First off, we need to clarify what a harem was. There's a perception in Western culture that a harem meant a large group of wives/concubines/sex slaves for the "use" of Ottoman/other Middle Eastern nobility. This is incorrect. The harem was the women's quarters, forbidden to the outsider, yes, but it might be more accurately be thought of as the household. Much as European society eventually developed a split between the "men's sphere" of politics and social life and the "women's sphere" of the home and household, in parts of the Islamic world (the example I know best is Morocco, but the Ottoman Empire applies, as well), the harem signified the sacred and forbidden women's sphere. Yes, the household was the place where sex could propitiously occur, but that was (or at some point became) equally true in Europe - sex and family life were private.

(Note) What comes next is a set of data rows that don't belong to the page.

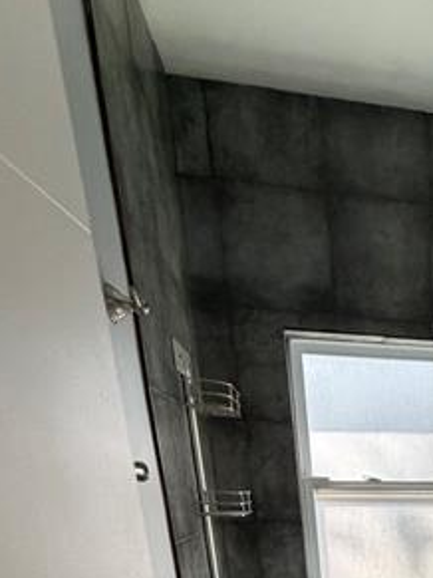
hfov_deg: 33.1
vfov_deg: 36.3
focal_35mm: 37
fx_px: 618
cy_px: 723
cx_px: 493
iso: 320
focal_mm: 2.22
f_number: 2.2
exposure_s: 1/120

Viewed from this perspective, the question you're asking essentially translates to, "was it acceptable for a lower-class girl to join a wealthier Ottoman household to achieve social mobility"? I think that the answer to that question would generally have been yes. However, I can't provide a definitive generalization, since such social considerations would have been different depending on which part of the Ottoman Empire you were in and what century it was - the Ottoman Empire was large and culturally heterogeneous, so circumstances in Ottoman Egypt would have been different from those in Ottoman-controlled Transylvania, for instance.

Talqazar

You are probably thinking of the imperial harem (that is the harem of the Sultan), and extrapolating that to the rest of Ottoman society. The imperial harem was a unique institution, and suffice to say you didn't 'just join' it.

In fact, monogamy was the norm in the Ottoman empire. In the eighteenth century, only about 5 per cent of Muslim marriages (or about 2 per cent of the entire empire) were polygamous, most of those to 2 wives (not 4).

Also were a high official to marry an Ottoman princess, he would be expected to divorce his other wife(wives).